Work to complete:
Using the records below, repeat exactly the lines from the one holding "slide_number [0, 1083, 313, 1119]" through the one holding "Page size: 2001x1125.", both ends included, and no others.

::: Material for this task

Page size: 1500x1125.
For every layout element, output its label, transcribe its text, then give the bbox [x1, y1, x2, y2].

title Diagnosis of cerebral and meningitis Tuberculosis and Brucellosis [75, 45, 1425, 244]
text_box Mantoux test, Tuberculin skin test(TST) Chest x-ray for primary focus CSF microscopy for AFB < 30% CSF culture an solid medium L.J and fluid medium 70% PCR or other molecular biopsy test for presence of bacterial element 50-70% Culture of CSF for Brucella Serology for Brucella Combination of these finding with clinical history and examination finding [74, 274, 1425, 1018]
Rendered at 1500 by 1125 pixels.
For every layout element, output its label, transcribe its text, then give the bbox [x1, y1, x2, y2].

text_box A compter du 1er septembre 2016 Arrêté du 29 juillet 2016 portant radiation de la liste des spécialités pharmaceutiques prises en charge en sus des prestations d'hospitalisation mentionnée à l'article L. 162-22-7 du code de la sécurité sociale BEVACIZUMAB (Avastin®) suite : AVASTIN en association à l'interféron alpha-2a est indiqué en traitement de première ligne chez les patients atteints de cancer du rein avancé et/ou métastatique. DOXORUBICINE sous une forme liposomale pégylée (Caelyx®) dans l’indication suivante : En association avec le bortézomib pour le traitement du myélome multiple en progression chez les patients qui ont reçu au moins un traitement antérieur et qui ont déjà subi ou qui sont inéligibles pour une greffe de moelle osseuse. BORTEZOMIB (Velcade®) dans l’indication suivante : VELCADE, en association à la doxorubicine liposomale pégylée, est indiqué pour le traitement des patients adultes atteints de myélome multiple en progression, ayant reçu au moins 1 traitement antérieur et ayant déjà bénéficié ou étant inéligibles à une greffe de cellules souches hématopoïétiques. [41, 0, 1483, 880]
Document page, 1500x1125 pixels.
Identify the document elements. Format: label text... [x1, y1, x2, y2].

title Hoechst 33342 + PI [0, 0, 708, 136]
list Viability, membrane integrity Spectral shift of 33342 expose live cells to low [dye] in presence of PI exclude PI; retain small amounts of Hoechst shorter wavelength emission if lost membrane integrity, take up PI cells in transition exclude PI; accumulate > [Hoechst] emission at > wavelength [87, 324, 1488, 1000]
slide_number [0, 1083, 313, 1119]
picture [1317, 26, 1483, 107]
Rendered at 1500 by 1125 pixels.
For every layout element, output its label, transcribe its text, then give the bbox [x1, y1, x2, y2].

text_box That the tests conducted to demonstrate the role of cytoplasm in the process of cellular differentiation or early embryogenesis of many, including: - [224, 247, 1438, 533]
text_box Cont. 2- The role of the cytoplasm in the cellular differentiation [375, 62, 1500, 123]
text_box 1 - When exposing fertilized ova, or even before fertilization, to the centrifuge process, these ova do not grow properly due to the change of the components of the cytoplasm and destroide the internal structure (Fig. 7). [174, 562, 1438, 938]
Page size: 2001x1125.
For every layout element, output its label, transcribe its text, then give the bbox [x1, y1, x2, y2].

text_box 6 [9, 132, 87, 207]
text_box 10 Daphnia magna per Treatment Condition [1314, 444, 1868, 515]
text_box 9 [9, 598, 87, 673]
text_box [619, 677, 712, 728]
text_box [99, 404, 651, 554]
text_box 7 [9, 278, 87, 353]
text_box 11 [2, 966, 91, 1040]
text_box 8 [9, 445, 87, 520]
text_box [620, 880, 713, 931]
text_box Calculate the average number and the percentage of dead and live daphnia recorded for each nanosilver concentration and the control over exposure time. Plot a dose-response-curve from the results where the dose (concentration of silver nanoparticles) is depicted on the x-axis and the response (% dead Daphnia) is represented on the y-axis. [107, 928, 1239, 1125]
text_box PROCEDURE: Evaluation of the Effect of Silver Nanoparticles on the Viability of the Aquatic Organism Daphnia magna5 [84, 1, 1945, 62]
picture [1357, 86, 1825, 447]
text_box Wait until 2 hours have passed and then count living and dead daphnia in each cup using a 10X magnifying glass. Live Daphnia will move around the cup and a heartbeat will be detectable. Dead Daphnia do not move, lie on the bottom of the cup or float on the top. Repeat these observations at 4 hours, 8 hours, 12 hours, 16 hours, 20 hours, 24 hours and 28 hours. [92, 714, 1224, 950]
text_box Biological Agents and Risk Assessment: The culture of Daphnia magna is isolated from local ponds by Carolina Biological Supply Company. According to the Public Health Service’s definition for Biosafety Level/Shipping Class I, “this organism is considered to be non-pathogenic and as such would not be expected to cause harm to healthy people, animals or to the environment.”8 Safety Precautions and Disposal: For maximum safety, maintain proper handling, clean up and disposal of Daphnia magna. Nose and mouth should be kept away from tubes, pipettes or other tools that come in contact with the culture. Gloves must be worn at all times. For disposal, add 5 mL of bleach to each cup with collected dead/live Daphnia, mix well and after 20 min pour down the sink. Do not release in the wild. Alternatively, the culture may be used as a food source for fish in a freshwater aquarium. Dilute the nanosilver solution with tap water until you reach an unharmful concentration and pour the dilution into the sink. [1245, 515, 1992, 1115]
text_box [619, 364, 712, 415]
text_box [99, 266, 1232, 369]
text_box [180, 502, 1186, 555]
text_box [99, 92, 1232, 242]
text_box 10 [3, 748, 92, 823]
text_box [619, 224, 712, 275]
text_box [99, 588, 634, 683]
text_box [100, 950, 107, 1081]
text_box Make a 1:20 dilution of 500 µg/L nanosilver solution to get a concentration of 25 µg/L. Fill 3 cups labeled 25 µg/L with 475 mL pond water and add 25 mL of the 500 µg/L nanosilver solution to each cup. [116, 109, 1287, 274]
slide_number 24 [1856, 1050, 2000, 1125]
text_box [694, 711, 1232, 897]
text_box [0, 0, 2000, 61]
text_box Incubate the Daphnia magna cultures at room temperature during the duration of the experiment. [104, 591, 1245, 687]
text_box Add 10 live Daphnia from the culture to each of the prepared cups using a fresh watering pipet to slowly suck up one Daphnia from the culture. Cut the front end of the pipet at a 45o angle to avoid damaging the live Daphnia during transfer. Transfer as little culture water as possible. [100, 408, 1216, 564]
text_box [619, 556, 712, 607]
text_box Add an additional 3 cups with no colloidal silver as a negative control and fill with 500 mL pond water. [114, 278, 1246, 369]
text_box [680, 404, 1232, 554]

::::::

Completed task:
slide_number [0, 1083, 313, 1119]
picture [1317, 26, 1483, 107]
Rendered at 1500 by 1125 pixels.
For every layout element, output its label, transcribe its text, then give the bbox [x1, y1, x2, y2].

text_box That the tests conducted to demonstrate the role of cytoplasm in the process of cellular differentiation or early embryogenesis of many, including: - [224, 247, 1438, 533]
text_box Cont. 2- The role of the cytoplasm in the cellular differentiation [375, 62, 1500, 123]
text_box 1 - When exposing fertilized ova, or even before fertilization, to the centrifuge process, these ova do not grow properly due to the change of the components of the cytoplasm and destroide the internal structure (Fig. 7). [174, 562, 1438, 938]
Page size: 2001x1125.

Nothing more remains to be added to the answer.